#### Given records

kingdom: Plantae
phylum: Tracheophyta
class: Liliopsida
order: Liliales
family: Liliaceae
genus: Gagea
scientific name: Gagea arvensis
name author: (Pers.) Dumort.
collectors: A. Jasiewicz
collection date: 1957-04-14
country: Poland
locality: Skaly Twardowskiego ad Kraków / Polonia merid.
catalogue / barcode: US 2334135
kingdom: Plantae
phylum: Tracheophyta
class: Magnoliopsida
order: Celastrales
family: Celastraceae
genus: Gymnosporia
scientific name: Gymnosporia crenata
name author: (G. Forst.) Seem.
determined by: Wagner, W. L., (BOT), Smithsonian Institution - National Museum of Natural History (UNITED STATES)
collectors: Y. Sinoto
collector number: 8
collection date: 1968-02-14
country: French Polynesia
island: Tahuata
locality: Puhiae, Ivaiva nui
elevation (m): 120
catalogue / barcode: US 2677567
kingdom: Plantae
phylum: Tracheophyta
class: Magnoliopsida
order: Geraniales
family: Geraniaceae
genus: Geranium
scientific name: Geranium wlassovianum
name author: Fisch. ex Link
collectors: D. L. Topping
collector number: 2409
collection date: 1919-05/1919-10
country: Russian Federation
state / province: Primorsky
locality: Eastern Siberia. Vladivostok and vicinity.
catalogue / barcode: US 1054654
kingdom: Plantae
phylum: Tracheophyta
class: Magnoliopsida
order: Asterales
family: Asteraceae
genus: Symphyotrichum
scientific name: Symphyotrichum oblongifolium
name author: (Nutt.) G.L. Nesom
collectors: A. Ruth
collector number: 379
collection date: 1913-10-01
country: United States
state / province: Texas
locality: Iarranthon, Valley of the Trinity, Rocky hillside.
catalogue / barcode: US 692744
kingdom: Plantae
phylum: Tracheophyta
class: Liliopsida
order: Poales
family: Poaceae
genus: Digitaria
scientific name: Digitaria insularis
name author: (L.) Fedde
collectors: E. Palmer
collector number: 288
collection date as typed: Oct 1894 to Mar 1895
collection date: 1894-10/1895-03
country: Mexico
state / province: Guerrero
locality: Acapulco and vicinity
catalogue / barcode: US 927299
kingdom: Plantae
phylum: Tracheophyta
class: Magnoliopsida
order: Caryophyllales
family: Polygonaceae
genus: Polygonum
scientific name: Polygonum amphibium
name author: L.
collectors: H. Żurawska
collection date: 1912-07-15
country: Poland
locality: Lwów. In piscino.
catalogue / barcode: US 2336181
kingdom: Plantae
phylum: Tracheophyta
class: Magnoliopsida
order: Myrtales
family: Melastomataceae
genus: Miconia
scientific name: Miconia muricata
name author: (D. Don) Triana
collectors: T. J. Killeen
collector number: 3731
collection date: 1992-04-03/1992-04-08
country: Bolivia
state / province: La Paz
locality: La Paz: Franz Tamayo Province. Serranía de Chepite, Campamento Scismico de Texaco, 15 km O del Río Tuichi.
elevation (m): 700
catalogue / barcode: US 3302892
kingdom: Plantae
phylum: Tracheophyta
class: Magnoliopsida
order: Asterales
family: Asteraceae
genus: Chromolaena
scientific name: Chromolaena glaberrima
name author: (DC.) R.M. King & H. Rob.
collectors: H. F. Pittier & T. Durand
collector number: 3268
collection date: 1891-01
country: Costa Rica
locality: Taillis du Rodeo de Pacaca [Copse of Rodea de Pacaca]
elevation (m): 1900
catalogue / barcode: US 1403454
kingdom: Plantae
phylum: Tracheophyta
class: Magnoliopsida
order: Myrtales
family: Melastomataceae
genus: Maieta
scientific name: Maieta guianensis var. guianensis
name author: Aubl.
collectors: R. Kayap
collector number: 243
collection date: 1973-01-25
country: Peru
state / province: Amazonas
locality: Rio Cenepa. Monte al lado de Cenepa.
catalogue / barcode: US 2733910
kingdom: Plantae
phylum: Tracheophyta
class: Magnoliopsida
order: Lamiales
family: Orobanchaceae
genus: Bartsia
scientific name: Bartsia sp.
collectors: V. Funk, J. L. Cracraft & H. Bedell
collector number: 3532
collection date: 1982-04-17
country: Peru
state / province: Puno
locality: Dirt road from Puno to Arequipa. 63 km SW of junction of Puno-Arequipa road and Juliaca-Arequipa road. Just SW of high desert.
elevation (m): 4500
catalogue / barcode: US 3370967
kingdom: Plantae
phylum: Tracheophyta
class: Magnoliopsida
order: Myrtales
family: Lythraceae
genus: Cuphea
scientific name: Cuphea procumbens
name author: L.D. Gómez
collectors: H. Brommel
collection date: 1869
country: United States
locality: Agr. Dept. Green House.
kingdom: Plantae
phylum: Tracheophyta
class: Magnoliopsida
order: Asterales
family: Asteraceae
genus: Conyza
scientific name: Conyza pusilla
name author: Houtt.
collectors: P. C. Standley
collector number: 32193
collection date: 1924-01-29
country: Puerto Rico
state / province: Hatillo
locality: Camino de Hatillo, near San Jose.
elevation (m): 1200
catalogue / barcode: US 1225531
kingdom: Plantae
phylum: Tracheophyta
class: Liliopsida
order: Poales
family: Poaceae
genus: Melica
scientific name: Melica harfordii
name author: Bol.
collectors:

########

Exercise task.
Format every line of the extracted records above as a numbered list, leaving out any blank lines.

Result of this exercise.
1. kingdom: Plantae
2. phylum: Tracheophyta
3. class: Liliopsida
4. order: Liliales
5. family: Liliaceae
6. genus: Gagea
7. scientific name: Gagea arvensis
8. name author: (Pers.) Dumort.
9. collectors: A. Jasiewicz
10. collection date: 1957-04-14
11. country: Poland
12. locality: Skaly Twardowskiego ad Kraków / Polonia merid.
13. catalogue / barcode: US 2334135
14. kingdom: Plantae
15. phylum: Tracheophyta
16. class: Magnoliopsida
17. order: Celastrales
18. family: Celastraceae
19. genus: Gymnosporia
20. scientific name: Gymnosporia crenata
21. name author: (G. Forst.) Seem.
22. determined by: Wagner, W. L., (BOT), Smithsonian Institution - National Museum of Natural History (UNITED STATES)
23. collectors: Y. Sinoto
24. collector number: 8
25. collection date: 1968-02-14
26. country: French Polynesia
27. island: Tahuata
28. locality: Puhiae, Ivaiva nui
29. elevation (m): 120
30. catalogue / barcode: US 2677567
31. kingdom: Plantae
32. phylum: Tracheophyta
33. class: Magnoliopsida
34. order: Geraniales
35. family: Geraniaceae
36. genus: Geranium
37. scientific name: Geranium wlassovianum
38. name author: Fisch. ex Link
39. collectors: D. L. Topping
40. collector number: 2409
41. collection date: 1919-05/1919-10
42. country: Russian Federation
43. state / province: Primorsky
44. locality: Eastern Siberia. Vladivostok and vicinity.
45. catalogue / barcode: US 1054654
46. kingdom: Plantae
47. phylum: Tracheophyta
48. class: Magnoliopsida
49. order: Asterales
50. family: Asteraceae
51. genus: Symphyotrichum
52. scientific name: Symphyotrichum oblongifolium
53. name author: (Nutt.) G.L. Nesom
54. collectors: A. Ruth
55. collector number: 379
56. collection date: 1913-10-01
57. country: United States
58. state / province: Texas
59. locality: Iarranthon, Valley of the Trinity, Rocky hillside.
60. catalogue / barcode: US 692744
61. kingdom: Plantae
62. phylum: Tracheophyta
63. class: Liliopsida
64. order: Poales
65. family: Poaceae
66. genus: Digitaria
67. scientific name: Digitaria insularis
68. name author: (L.) Fedde
69. collectors: E. Palmer
70. collector number: 288
71. collection date as typed: Oct 1894 to Mar 1895
72. collection date: 1894-10/1895-03
73. country: Mexico
74. state / province: Guerrero
75. locality: Acapulco and vicinity
76. catalogue / barcode: US 927299
77. kingdom: Plantae
78. phylum: Tracheophyta
79. class: Magnoliopsida
80. order: Caryophyllales
81. family: Polygonaceae
82. genus: Polygonum
83. scientific name: Polygonum amphibium
84. name author: L.
85. collectors: H. Żurawska
86. collection date: 1912-07-15
87. country: Poland
88. locality: Lwów. In piscino.
89. catalogue / barcode: US 2336181
90. kingdom: Plantae
91. phylum: Tracheophyta
92. class: Magnoliopsida
93. order: Myrtales
94. family: Melastomataceae
95. genus: Miconia
96. scientific name: Miconia muricata
97. name author: (D. Don) Triana
98. collectors: T. J. Killeen
99. collector number: 3731
100. collection date: 1992-04-03/1992-04-08
101. country: Bolivia
102. state / province: La Paz
103. locality: La Paz: Franz Tamayo Province. Serranía de Chepite, Campamento Scismico de Texaco, 15 km O del Río Tuichi.
104. elevation (m): 700
105. catalogue / barcode: US 3302892
106. kingdom: Plantae
107. phylum: Tracheophyta
108. class: Magnoliopsida
109. order: Asterales
110. family: Asteraceae
111. genus: Chromolaena
112. scientific name: Chromolaena glaberrima
113. name author: (DC.) R.M. King & H. Rob.
114. collectors: H. F. Pittier & T. Durand
115. collector number: 3268
116. collection date: 1891-01
117. country: Costa Rica
118. locality: Taillis du Rodeo de Pacaca [Copse of Rodea de Pacaca]
119. elevation (m): 1900
120. catalogue / barcode: US 1403454
121. kingdom: Plantae
122. phylum: Tracheophyta
123. class: Magnoliopsida
124. order: Myrtales
125. family: Melastomataceae
126. genus: Maieta
127. scientific name: Maieta guianensis var. guianensis
128. name author: Aubl.
129. collectors: R. Kayap
130. collector number: 243
131. collection date: 1973-01-25
132. country: Peru
133. state / province: Amazonas
134. locality: Rio Cenepa. Monte al lado de Cenepa.
135. catalogue / barcode: US 2733910
136. kingdom: Plantae
137. phylum: Tracheophyta
138. class: Magnoliopsida
139. order: Lamiales
140. family: Orobanchaceae
141. genus: Bartsia
142. scientific name: Bartsia sp.
143. collectors: V. Funk, J. L. Cracraft & H. Bedell
144. collector number: 3532
145. collection date: 1982-04-17
146. country: Peru
147. state / province: Puno
148. locality: Dirt road from Puno to Arequipa. 63 km SW of junction of Puno-Arequipa road and Juliaca-Arequipa road. Just SW of high desert.
149. elevation (m): 4500
150. catalogue / barcode: US 3370967
151. kingdom: Plantae
152. phylum: Tracheophyta
153. class: Magnoliopsida
154. order: Myrtales
155. family: Lythraceae
156. genus: Cuphea
157. scientific name: Cuphea procumbens
158. name author: L.D. Gómez
159. collectors: H. Brommel
160. collection date: 1869
161. country: United States
162. locality: Agr. Dept. Green House.
163. kingdom: Plantae
164. phylum: Tracheophyta
165. class: Magnoliopsida
166. order: Asterales
167. family: Asteraceae
168. genus: Conyza
169. scientific name: Conyza pusilla
170. name author: Houtt.
171. collectors: P. C. Standley
172. collector number: 32193
173. collection date: 1924-01-29
174. country: Puerto Rico
175. state / province: Hatillo
176. locality: Camino de Hatillo, near San Jose.
177. elevation (m): 1200
178. catalogue / barcode: US 1225531
179. kingdom: Plantae
180. phylum: Tracheophyta
181. class: Liliopsida
182. order: Poales
183. family: Poaceae
184. genus: Melica
185. scientific name: Melica harfordii
186. name author: Bol.
187. collectors:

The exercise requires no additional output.